• _Task details_
Find every line below where the string "Engineers" shows up, and copy those lines.
╭─ Data for this task
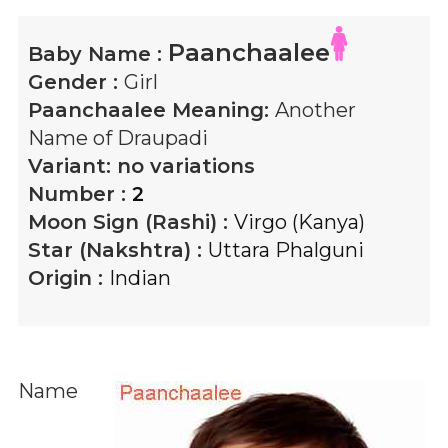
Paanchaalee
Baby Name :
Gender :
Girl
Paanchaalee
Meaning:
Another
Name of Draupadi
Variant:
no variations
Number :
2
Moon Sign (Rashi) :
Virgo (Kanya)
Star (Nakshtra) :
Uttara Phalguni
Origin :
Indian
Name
╰─
╭─ Data for this task
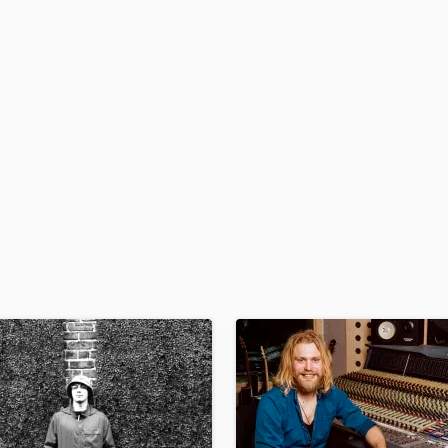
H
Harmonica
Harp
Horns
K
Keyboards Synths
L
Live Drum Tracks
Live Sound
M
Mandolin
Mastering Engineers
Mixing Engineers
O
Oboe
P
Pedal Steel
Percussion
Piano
╰─
• _Solution_
Mastering Engineers
Mixing Engineers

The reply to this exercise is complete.